Sul versante ionico valgono una visita Casalvecchio Siculo – per la chiesa dei Ss. Pietro e Paolo, compatto compendio di architettura normanna, bizantina e araba – e la vicina Savoca per due curiosità: una pop (sulla piazzetta con vista sulla valle Francis Ford Coppola ha girato la scena del rinfresco nuziale de Il padrino) e una pulp (la curiosa collezione di notabili mummificati e vestiti con velluti e sete d’epoca nell’ex convento dei Cappuccini). Lungo quello tirrenico i pendii che scendono tra Villafranca e Barcellona Pozzo di Gotto invitano a usare i freni di continuo: per non prendere velocità (tutte le strade qui hanno fretta di raggiungere il mare) e per fermarsi a guardare il paesaggio che ci si è appena lasciati alle spalle. La sottile striscia prima della costa è ingombra di case, traffico, persone. E grappoli delle uve, bianche e rosse, da cui si ricava il mamertino, una delle tre doc del Messinese e «nella top five della classifica enologica che nel­l’Impero Romano si stilava» assicura Ruggero Vasari, primo produttore del mamertino e ideatore degli Itinerari del gusto della zona. 

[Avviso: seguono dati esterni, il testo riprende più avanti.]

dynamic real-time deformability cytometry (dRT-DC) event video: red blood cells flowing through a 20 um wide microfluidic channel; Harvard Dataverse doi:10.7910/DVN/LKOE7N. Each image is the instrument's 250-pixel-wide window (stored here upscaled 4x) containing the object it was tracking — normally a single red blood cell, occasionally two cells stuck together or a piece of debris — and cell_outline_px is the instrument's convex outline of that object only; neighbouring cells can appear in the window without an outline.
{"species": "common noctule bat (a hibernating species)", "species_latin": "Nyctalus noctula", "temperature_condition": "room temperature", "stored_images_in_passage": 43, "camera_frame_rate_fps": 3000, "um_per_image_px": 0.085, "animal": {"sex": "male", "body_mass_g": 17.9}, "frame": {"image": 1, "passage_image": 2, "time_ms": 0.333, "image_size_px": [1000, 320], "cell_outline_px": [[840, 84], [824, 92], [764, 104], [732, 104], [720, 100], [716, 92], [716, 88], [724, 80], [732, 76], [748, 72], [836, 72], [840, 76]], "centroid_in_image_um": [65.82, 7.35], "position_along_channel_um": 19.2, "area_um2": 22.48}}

Dai Peloritani ai Nebrodi la transizione è netta, la geologia cambia e sorprende: schiude le porte di una Sicilia diversa. O graduale, se si segue il profilo delle dorsali. Selve di pale eoliche ne hanno martoriato le creste, alimentando un business controverso sotto il profilo ambientale e opaco sotto quello della legalità. Hanno preso il posto dei grifoni, dei lupi restano più racconti che tracce. Non sono solo i rapaci e i totem del vento a segnare il paesaggio. Si possono comporre itinerari archeologici lungo le costellazioni di tholos (le tombe a cupola di epoca greca) o seguire le suggestioni linguistiche del dialetto gallo-italico siculo parlato a Nicosia e Sperlinga, borghi che valgono un viaggio a sé per la bella strada che li collega. Il secondo merita una visita alle case rupestri e alla fortezza-castello, incastonata su un costone roccioso.

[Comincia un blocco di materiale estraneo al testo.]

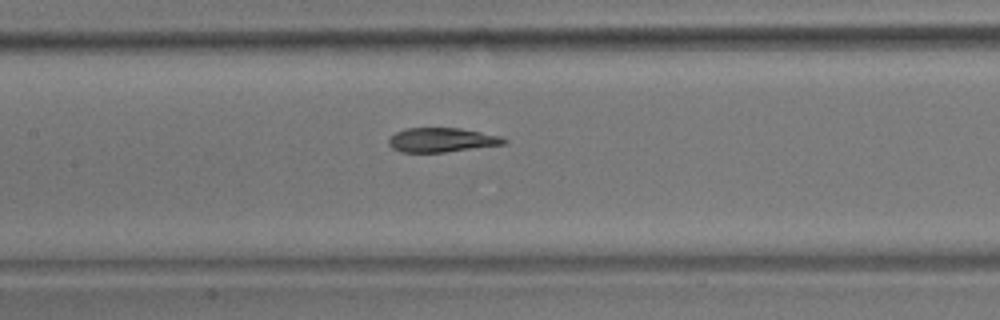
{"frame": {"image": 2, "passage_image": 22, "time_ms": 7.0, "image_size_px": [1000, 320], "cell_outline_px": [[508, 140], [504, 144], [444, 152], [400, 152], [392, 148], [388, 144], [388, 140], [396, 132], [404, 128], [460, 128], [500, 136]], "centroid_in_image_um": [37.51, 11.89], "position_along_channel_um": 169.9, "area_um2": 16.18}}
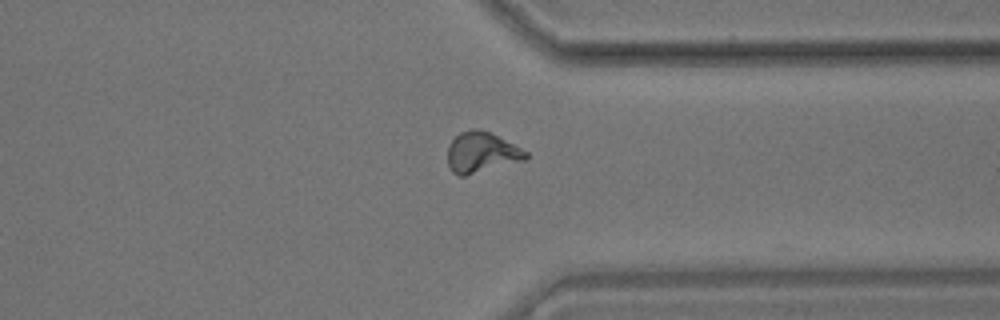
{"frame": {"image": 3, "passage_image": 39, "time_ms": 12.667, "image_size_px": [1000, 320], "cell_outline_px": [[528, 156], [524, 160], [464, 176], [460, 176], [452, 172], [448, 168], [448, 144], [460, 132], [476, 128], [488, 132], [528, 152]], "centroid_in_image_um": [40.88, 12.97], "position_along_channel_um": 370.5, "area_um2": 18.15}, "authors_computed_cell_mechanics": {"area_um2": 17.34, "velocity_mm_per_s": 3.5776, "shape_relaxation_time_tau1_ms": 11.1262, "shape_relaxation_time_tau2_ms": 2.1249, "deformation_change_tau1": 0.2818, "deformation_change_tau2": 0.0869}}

L’avvicinamento ai Nebrodi si completa, un sipario si spalanca e la retorica da fuori luogo si fa quasi inadeguata. Un pigmento di clorofilla su quattro in Sicilia si trova sui Nebrodi, scrigno verde d’alta quota. Non si tratta solo di quantità ma soprattutto di varietà. Due esempi: custodiscono le uniche foreste di tasso nell’isola e le faggete più meridionali al mondo. Freddo e neve d’inverno, fresco senz’afa d’estate, nebbia più spesso di quanto si pensi. Piogge occulte, condensazione lenta e deflusso graduale delle acque meteoriche fanno il resto. Il tutto modella (e si modella su) un paesaggio argilloso e ondulato. Sale a 1847 metri col monte Soro, scende al Tirreno lungo fiumare tortuose e scenografiche, avvolge picchi e gole con un manto che miscela macchia mediterranea a pascoli, prati e boscaglie. Quand’è il calcare a dominare tutto cambia: la scena si fa aspra e spigolosa, il paesaggio dolomitico. L’esempio migliore sono le Rocche del Crasto, accessibili a rapaci ed escursionisti esperti. Tra quelle guglie di pietra vicine a Longi, piccolo Comune che vale una lunga sosta, e a Cesarò, i Nebrodi sublimano la propria unicità tra i boschi di Mangalaviti (un trattato di botanica in 3D, denso e iperreale) e il lago Biviere, zona umida di valore naturalistico straordinario.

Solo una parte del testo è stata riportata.